++++ Data for this exercise

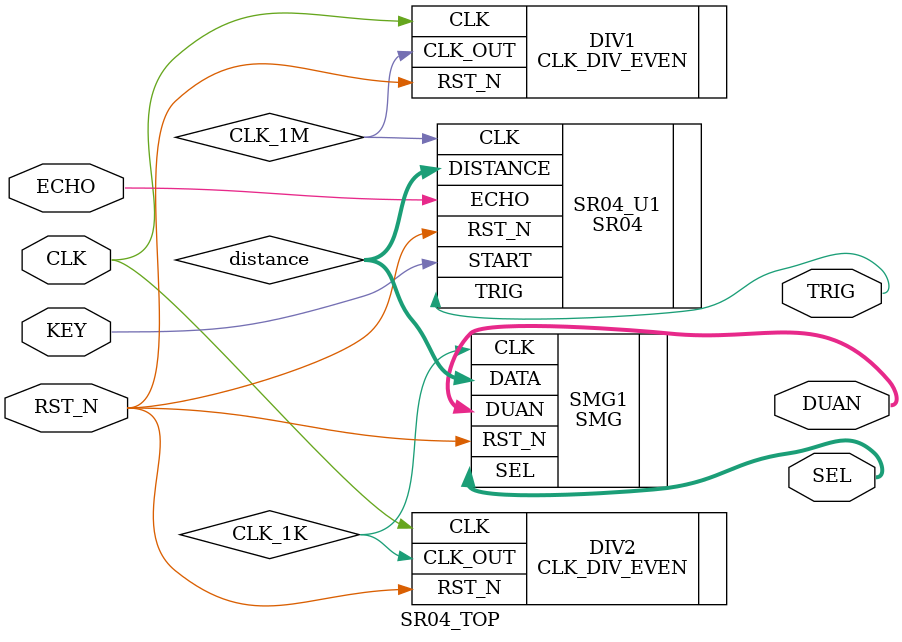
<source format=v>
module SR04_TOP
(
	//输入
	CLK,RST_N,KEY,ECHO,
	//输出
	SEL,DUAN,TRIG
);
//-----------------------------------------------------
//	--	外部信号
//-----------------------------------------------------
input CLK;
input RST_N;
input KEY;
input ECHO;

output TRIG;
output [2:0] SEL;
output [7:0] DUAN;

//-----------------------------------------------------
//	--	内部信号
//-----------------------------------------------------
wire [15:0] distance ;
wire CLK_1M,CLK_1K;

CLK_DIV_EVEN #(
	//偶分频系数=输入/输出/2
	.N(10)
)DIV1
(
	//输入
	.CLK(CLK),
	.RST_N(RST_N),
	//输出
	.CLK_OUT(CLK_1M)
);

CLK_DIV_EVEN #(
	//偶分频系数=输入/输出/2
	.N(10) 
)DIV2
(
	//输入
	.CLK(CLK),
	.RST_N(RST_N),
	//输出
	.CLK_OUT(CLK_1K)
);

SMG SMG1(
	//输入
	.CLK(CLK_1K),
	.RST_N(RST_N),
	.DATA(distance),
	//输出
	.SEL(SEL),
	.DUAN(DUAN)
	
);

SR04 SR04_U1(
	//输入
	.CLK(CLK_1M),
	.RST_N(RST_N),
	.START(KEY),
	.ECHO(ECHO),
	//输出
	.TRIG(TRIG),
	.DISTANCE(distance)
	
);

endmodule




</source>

++++++++

Exercise description →
In your copy, please omit the pictures and print every line of the records exactly.

Result of this task →
<source format=v>
module SR04_TOP
(
	//输入
	CLK,RST_N,KEY,ECHO,
	//输出
	SEL,DUAN,TRIG
);
//-----------------------------------------------------
//	--	外部信号
//-----------------------------------------------------
input CLK;
input RST_N;
input KEY;
input ECHO;

output TRIG;
output [2:0] SEL;
output [7:0] DUAN;

//-----------------------------------------------------
//	--	内部信号
//-----------------------------------------------------
wire [15:0] distance ;
wire CLK_1M,CLK_1K;

CLK_DIV_EVEN #(
	//偶分频系数=输入/输出/2
	.N(10)
)DIV1
(
	//输入
	.CLK(CLK),
	.RST_N(RST_N),
	//输出
	.CLK_OUT(CLK_1M)
);

CLK_DIV_EVEN #(
	//偶分频系数=输入/输出/2
	.N(10) 
)DIV2
(
	//输入
	.CLK(CLK),
	.RST_N(RST_N),
	//输出
	.CLK_OUT(CLK_1K)
);

SMG SMG1(
	//输入
	.CLK(CLK_1K),
	.RST_N(RST_N),
	.DATA(distance),
	//输出
	.SEL(SEL),
	.DUAN(DUAN)
	
);

SR04 SR04_U1(
	//输入
	.CLK(CLK_1M),
	.RST_N(RST_N),
	.START(KEY),
	.ECHO(ECHO),
	//输出
	.TRIG(TRIG),
	.DISTANCE(distance)
	
);

endmodule




</source>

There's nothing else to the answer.